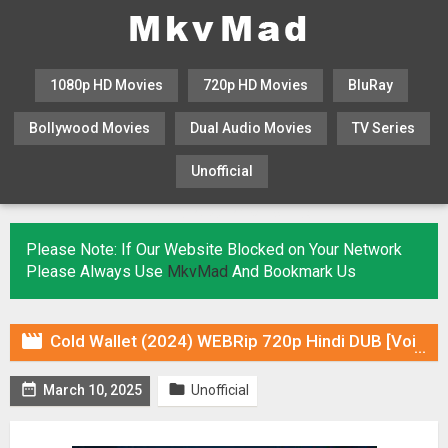
1080p HD Movies
720p HD Movies
BluRay
Bollywood Movies
Dual Audio Movies
TV Series
Unofficial
KHATRIMAZA
MOVIESFLIX
Please Note: If Our Website Blocked on Your Network
Please Always Use
MkvMad
And Bookmark Us

Cold Wallet (2024) WEBRip 720p Hindi DUB [Voice Over] & Subtitles


March 10, 2025
Unofficial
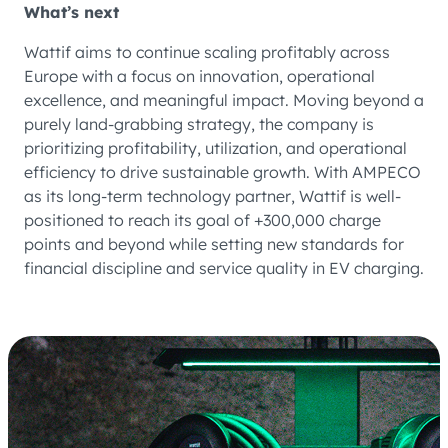
What’s next
Wattif aims to continue scaling profitably across
Europe with a focus on innovation, operational
excellence, and meaningful impact. Moving beyond a
purely land-grabbing strategy, the company is
prioritizing profitability, utilization, and operational
efficiency to drive sustainable growth. With AMPECO
as its long-term technology partner, Wattif is well-
positioned to reach its goal of +300,000 charge
points and beyond while setting new standards for
financial discipline and service quality in EV charging.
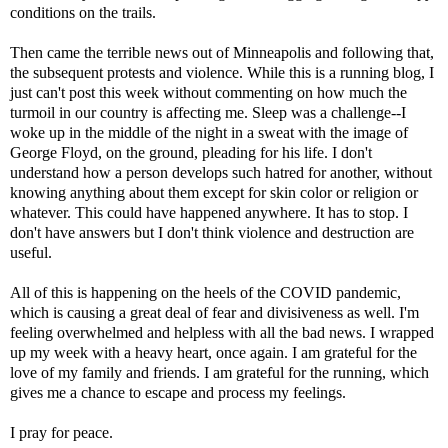
conditions on the trails.
Then came the terrible news out of Minneapolis and following that,
the subsequent protests and violence. While this is a running blog, I
just can't post this week without commenting on how much the
turmoil in our country is affecting me. Sleep was a challenge--I
woke up in the middle of the night in a sweat with the image of
George Floyd, on the ground, pleading for his life. I don't
understand how a person develops such hatred for another, without
knowing anything about them except for skin color or religion or
whatever. This could have happened anywhere. It has to stop. I
don't have answers but I don't think violence and destruction are
useful.
All of this is happening on the heels of the COVID pandemic,
which is causing a great deal of fear and divisiveness as well. I'm
feeling overwhelmed and helpless with all the bad news. I wrapped
up my week with a heavy heart, once again. I am grateful for the
love of my family and friends. I am grateful for the running, which
gives me a chance to escape and process my feelings.
I pray for peace.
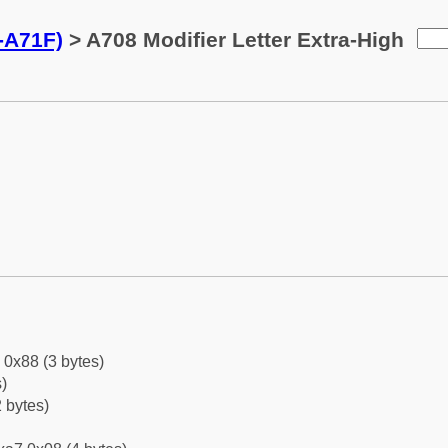
0-A71F)
> A708 Modifier Letter Extra-High
 0x88 (3 bytes)
)
 bytes)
════
Your assignment.
Please go through each line of the data and count those that contain the string "without"; give that number alone.

Result of this exercise.
2